Friday 6 February 2015

A challenge to our concept of a character or plot based novel

The Wandering Falcon

by

Jamil Ahmad

This is an engaging book about a part of the world I have never been to but always wanted to travel to.

According to Kamila Shamsie who reviewed this book for the Guardian/Observer , “In the early 70s, Ahmad, a civil servant in those parts of Pakistan now frequently in the news with the adjective "lawless" appended to them, wrote a collection of loosely interlinked stories about the people and tribes among whom he'd been working. More than three decades later, his brother turned on the radio and heard about a short story competition in its inaugural year – he submitted Ahmad's entire manuscript. It arrived past the deadline and the judges (of whom I was one) never saw any of the stories. But the critic Faiza Sultan Khan, who was co-founder and administrator of the prize, saw the promise in the manuscript and sent it to an editor at Penguin India. Now, at 78, Ahmad is a published writer in a world that has become familiar with many of the names in his writing – Waziristan, the Mehsuds – for reasons that would have been impossible to predict nearly four decades ago.”

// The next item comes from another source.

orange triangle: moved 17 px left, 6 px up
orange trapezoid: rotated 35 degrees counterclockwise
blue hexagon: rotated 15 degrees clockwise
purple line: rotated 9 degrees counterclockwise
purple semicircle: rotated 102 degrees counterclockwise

Set in the decades before the rise of the Taliban, this region of high desert and mountains was for thousands of years traversed by hundreds of nomadic tribes. The book was shortlisted for the 2011 Man Asian  Literary Prize, for its depiction of this highly traditional, honour-bound culture of these peoples as they move from high mountain homes to the plains with the changing seasons.

The book challenges our thoughts as to what constitutes a novel versus a collection of short stories. The child born to runaway lovers in the first section appears in all but one of the other sections and is named only about 1/3 of the way through the book as Tor Baz or Black Falcon. Through the book, he takes on very different personas to survive in life - the orphaned child,  the informer, the guide, the seller of women. It is not so much his story but a series of tales tangentially linked by his presence. Whilst he, as an individual, may be of interest to us Western readers of novels, those seeking a character based or plot based novel will be disappointed. Instead this is the collective story of the peoples of the region, as exemplified by the various tales within the book, that are I suspect what was important to the author as he, in the style of those cultures, tells us stories and fables to convey the moral, social, socio-political  fabric of a world long since disappeared but whose remnants presumably play their part in that area today.

ashramblings verdict 4*  I had assumed that this book might have been through the hands of a translator before I read it, but now I think not. The prose flows beautifully. It is like you are sitting in front of a consummate storyteller listening with ease and being hooked on every word.